XIV. Louis, Güneş Kral'dır.
"L'etat c'est moi!" / "Devlet Benim!" sözüyle yüzyıllara damgasını vurmuştur. 
72 yıl, mutlak monarşi ile ülkesinde tek güçtür. Böyle bir erk bir yandan Fransa'yı ve orta Avrupa'yı kasıp kavururken, Güneş Kral sanat ve bilime, dil ve edebiyata en üst düzeyde değer vermiş, Fransız kültürünü çağında en üst düzeyde yükseltmiştir. 

Filmin en etkileyici sahnelerinden biri; Ballet de la nuit / Gece Balesi.
"Güneş Tanrısı Apollo" olarak sahneye çıkan XIV. Louis, bu dansın ardından yüzyıllara damgasını vuracak "Güneş Kral" adı ile anılmaya başlar:



Çok sevdiğim sahnelerden biri de, Idylle Sur La Paix (Air pour Madame la Dauphine)

Bu dönemle ilgili çok beğendiğim bir diğer film: "Tous le matin du monde" 
(Dünyanın bütün sabahları)

Doğrudan Lulli ile ilgili olmasa da, Lulli'nin eserlerinin de yer aldığı ve öğrencisi Marin Marais ekseninde dönen bir film.

Sinema edebiyatı içinde müzisyenlerin göz bebeği filmlerden biri; çünkü müzisyen bakış açısını, bir müzisyenin hayatta "gerçekten" neye ihtiyaç duyduğunu çok net ifade ediyor. Diğer yandan, filmin yönetmeni Alain Corneau'nun müzisyen oluşu da bu ifade gücünü destekleyen öğelerden biri bence. Filmle ilgili derinleşmek isterseniz Murat Gürgen'in yazısını keyifle okuyacaksınız. 

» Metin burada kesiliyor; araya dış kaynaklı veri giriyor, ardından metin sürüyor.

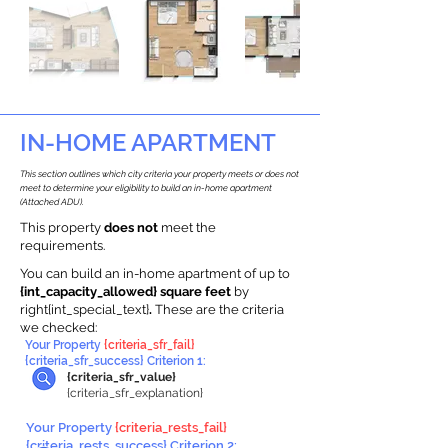
IN-HOME APARTMENT
This section outlines which city criteria your property meets or does not
meet to determine your eligibility to build an in-home apartment
(Attached ADU).
This property
does not
meet the
requirements.
You can build an in-home apartment of up to
{int_capacity_allowed} square feet
by
right{int_special_text}
.
These are the criteria
we checked:
Your Property
{criteria_sfr_fail}
{criteria_sfr_success} Criterion 1:
{criteria_sfr_value}
{criteria_sfr_explanation}
Your Property
{criteria_rests_fail}
{criteria_rests_success} Criterion 2: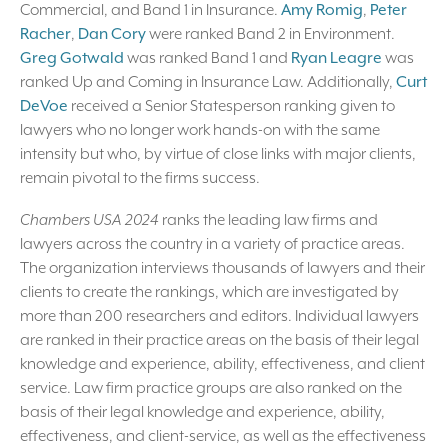
Commercial, and Band 1 in Insurance.
Amy Romig
,
Peter
Racher
,
Dan Cory
were ranked Band 2 in Environment.
Greg Gotwald
was ranked Band 1 and
Ryan Leagre
was
ranked Up and Coming in Insurance Law. Additionally,
Curt
DeVoe
received a Senior Statesperson ranking given to
lawyers who no longer work hands-on with the same
intensity but who, by virtue of close links with major clients,
remain pivotal to the firms success.
Chambers USA 2024
ranks the leading law firms and
lawyers across the country in a variety of practice areas.
The organization interviews thousands of lawyers and their
clients to create the rankings, which are investigated by
more than 200 researchers and editors. Individual lawyers
are ranked in their practice areas on the basis of their legal
knowledge and experience, ability, effectiveness, and client
service. Law firm practice groups are also ranked on the
basis of their legal knowledge and experience, ability,
effectiveness, and client-service, as well as the effectiveness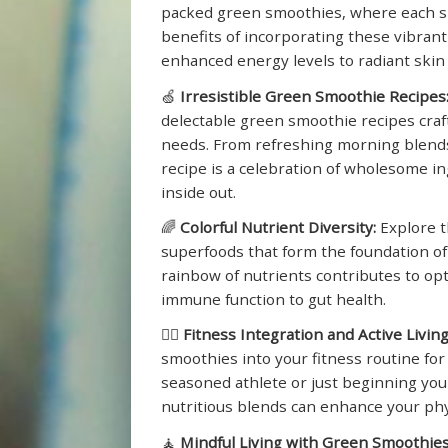
packed green smoothies, where each sip 
benefits of incorporating these vibrant
enhanced energy levels to radiant skin 
🍏
Irresistible Green Smoothie Recipes
delectable green smoothie recipes craft
needs. From refreshing morning blends 
recipe is a celebration of wholesome i
inside out.
🌈
Colorful Nutrient Diversity:
Explore t
superfoods that form the foundation o
rainbow of nutrients contributes to op
immune function to gut health.
🏋️‍♂️
Fitness Integration and Active Living
smoothies into your fitness routine for
seasoned athlete or just beginning you
nutritious blends can enhance your ph
🧘
Mindful Living with Green Smoothies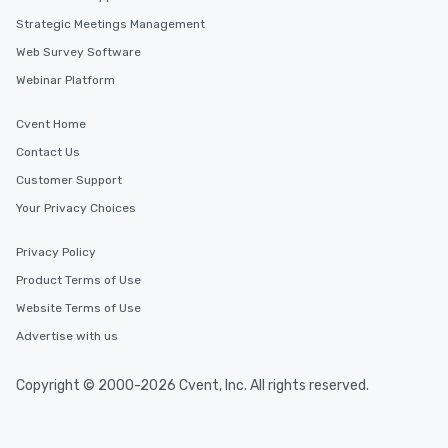
Strategic Meetings Management
Web Survey Software
Webinar Platform
Cvent Home
Contact Us
Customer Support
Your Privacy Choices
Privacy Policy
Product Terms of Use
Website Terms of Use
Advertise with us
Copyright © 2000-2026 Cvent, Inc. All rights reserved.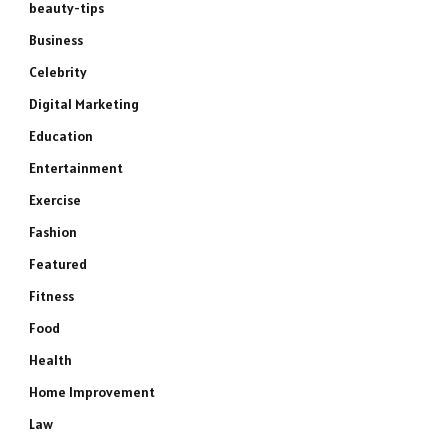
beauty-tips
Business
Celebrity
Digital Marketing
Education
Entertainment
Exercise
Fashion
Featured
Fitness
Food
Health
Home Improvement
Law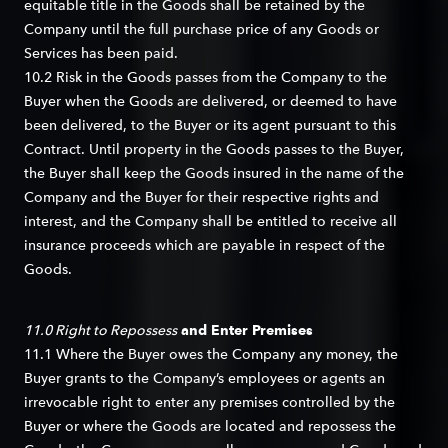
equitable title in the Goods shall be retained by the
Company until the full purchase price of any Goods or
Services has been paid.
10.2 Risk in the Goods passes from the Company to the
Buyer when the Goods are delivered, or deemed to have
been delivered, to the Buyer or its agent pursuant to this
Contract. Until property in the Goods passes to the Buyer,
the Buyer shall keep the Goods insured in the name of the
Company and the Buyer for their respective rights and
interest, and the Company shall be entitled to receive all
insurance proceeds which are payable in respect of the
Goods.
11.0 Right to Repossess
and Enter Premises
11.1 Where the Buyer owes the Company any money, the
Buyer grants to the Company’s employees or agents an
irrevocable right to enter any premises controlled by the
Buyer or where the Goods are located and repossess the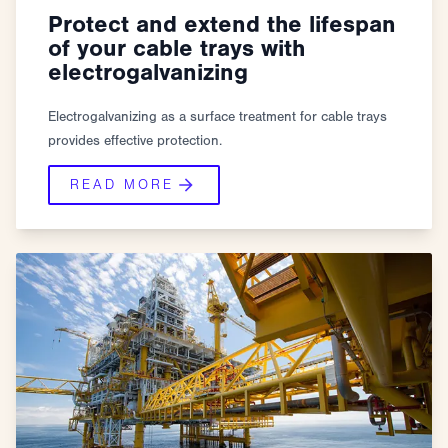
Protect and extend the lifespan
of your cable trays with
electrogalvanizing
Electrogalvanizing as a surface treatment for cable trays
provides effective protection.
READ MORE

Böyle bir filmin müziklerini elbette bir usta yönetmeli ve yorumlamalıydı. Bu büyük usta  tabii ki Jordi Savall'dır.

Gerçeklikleriyle  beni en çok sarsan iki yapıtı paylaşmak istiyorum:

La Reveuse (rüya gibi):



Dilerseniz doğrudan filmdeki sahnesiyle La reveuse 

Bir de  Marin Marais; "Le badinage" var. Yani "Şaka":



Açıkçası, filmi ilk kez izlediğim lise yıllarımdan beri hala ilk kez duymuşum gibi gözlerim doluyor.  Çok ağır ve tamamen gerçek olduğunu hissettiğiniz duygular var içlerinde.

"Tous le Matin du Monde" filminden seçkiler, dileyenler için burada.  
Jordi Savall yönetimindeki bu albüm, bu dönem müziklerini sevenler için bir hazine bence.

Her zaman çok etkisi altında kaldığım bu konuları belki de fazla mı harmanladım? Bilmiyorum. Biraz karışık da olsa, tüm bu konuları bir arada yazdığım için pek mutluyum. Umarım paylaşımım okuyanlara da keyif vermiştir.